──────── Texto

He advertido que los números y las vocales
tienen
cada uno su color.
Se loco cuento a un amigo y me dice que estoy loco,
¿no he de decírselo a nadie?
¿he de encontrar más gente loca
para poder comentarlo?
Entras cauteloso en el crucigrama, y coloco las primeras palabras, las fáciles, que ayudan a rebuscar en la memoria las difíciles, dejando para final las imposibles, alguna de cuyas letras hay que poner al azar o comprobar previamente en el diccionario. Entras disimulando, como si no interesara, no sea que la dificultad me obligue a dejarlo por imposible, uno de esos crucigramas absurdos, compuestos con arcaísmos y nombres de islas que no conoció nunca nadie más que Robinson Crusoe o algún imitador superviviente de las almadías de la Medusa, condenados al eterno sorteo del cuadro ¿de David? en el Louvre, para ver quién se come a quién. No pueden faltar ni la lengua provenzal ni el yunque de platero, el te chino y la planta exótica, descrita en la definición por sus características identificativas de la clasificación científica. Al final, con dos casillas en blanco, hago un burujo de papel y encesto en la papelera. Prefiero los dameros malditos, con su constante trasiego de letras de arriba abajo y los autodefinidos en que no te pierdes por las listas de horizontales y verticales. Tuve un pariente que hace muchos años, cuando yo era niño, me confesó que estaba confeccionando un diccionario al revés, un diccionario para crucigramistas, que partía de las definiciones para identificar las palabras. Nunca supe si lo había terminado.

lunes, 12 de marzo de 2007

El futuro es de agua viva,
transparente,
de cristal,
el futuro tal vez sea de aire.
A medida que llega,
el futuro se hace una veces luz,
otras sombra
y el tiempo, que no es nada
se convierte en río, que lleva árboles desgajados,
pedazos
de tierra empapada de sudor,
de ropa y llanto
o la desproporcionada alegría de las estaciones,
que se van sucediendo y sin que te des cuenta
te van matando.
Manosean la palabra justicia hasta vaciarla. Lo hacíamos de niños. Tomas una palabra y la repites una y otra vez hasta que de repente no significa nada, se convierte en la piel vacía, el exuvio de un sonido. Y es que la justicia, como la verdad, forma parte de esa maraña de conceptos que todo ciudadano sabe en que consisten pero se conforma con que, cuando más, los disfrutemos a medias, como si fueran sombras de sí mismos, tal vez ecos, en que ya se ha perdido, en el vaivén, la mitad del sonido originario, que llega caricaturizado, como eso que a veces llaman justicia y es su remedo, eso sí, adornado con muchísima palabrería. Estoy convencido de la la justicia, la verdad, la paz, la libertad y todos esos otros conceptos tan de ocasión como en cada época nos vende el fenómeno contracultural, si algún día llegamos a disfrutarlos, comprobaremos, atónitos, que consisten en un trazo único, y hasta tal vez una sola palabra o muy pocas, bastarán para describirlos.

domingo, 11 de marzo de 2007

Hay un pájaro cantando
-tengo un crítico que critica, es divertido que yo diga de los pájaros
cuando escribo mis versos ¿más cursis?

────────────────
──────── Material presentado

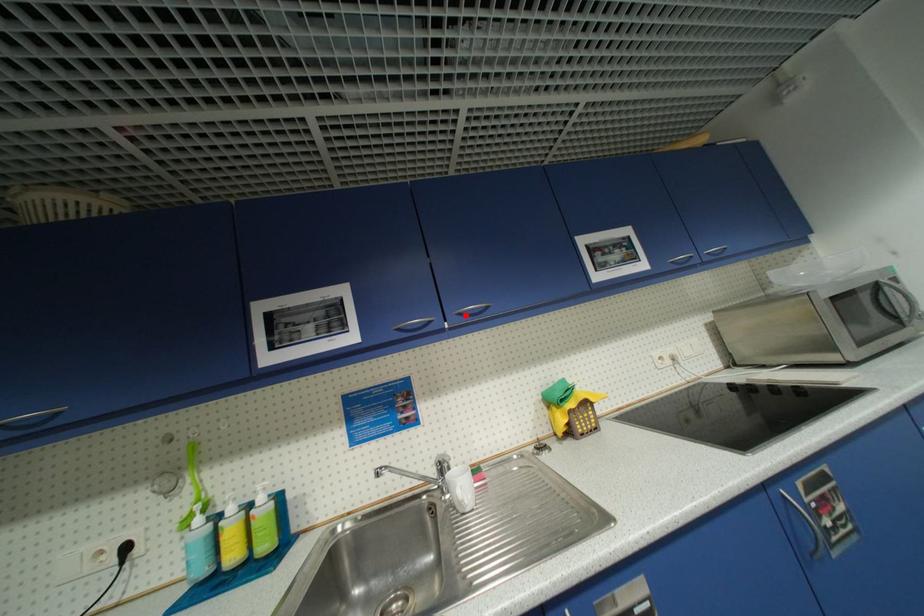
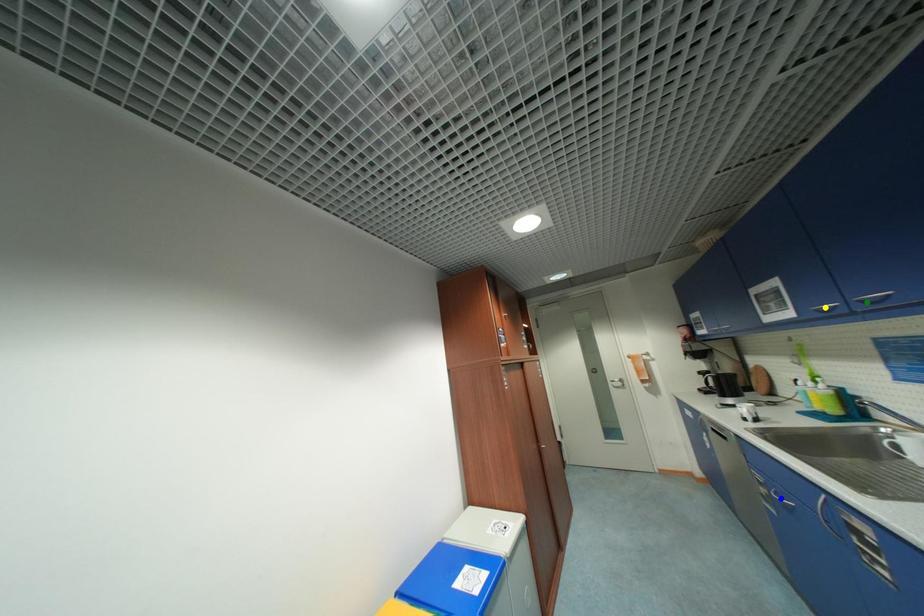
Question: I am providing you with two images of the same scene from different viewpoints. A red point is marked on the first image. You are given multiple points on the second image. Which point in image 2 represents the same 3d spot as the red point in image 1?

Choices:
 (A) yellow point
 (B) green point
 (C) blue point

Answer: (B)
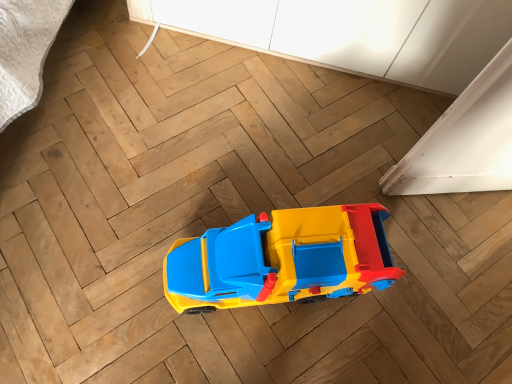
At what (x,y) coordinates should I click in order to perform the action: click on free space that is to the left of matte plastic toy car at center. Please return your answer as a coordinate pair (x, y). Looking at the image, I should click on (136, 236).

────────────────

**Tareas**
A. Responde a estas preguntas sobre el texto:
(i) ¿Qué ha advertido quien escribe acerca de los números y las vocales?
(ii) ¿Qué clases de crucigrama prefiere quien escribe?
(iii) ¿Qué se hacía de niños con una palabra?
B. Reproduce con exactitud el fragmento del texto que va desde las palabras "domingo, 11 de" hasta las palabras "versos ¿más cursis?", ambas incluidas.

**Respuestas por tarea**
A.
(i) Que tienen cada uno su color.
(ii) Los dameros malditos y los autodefinidos.
(iii) Se tomaba una palabra y se repetía una y otra vez hasta que de repente no significaba nada.

B.
domingo, 11 de marzo de 2007

Hay un pájaro cantando
-tengo un crítico que critica, es divertido que yo diga de los pájaros
cuando escribo mis versos ¿más cursis?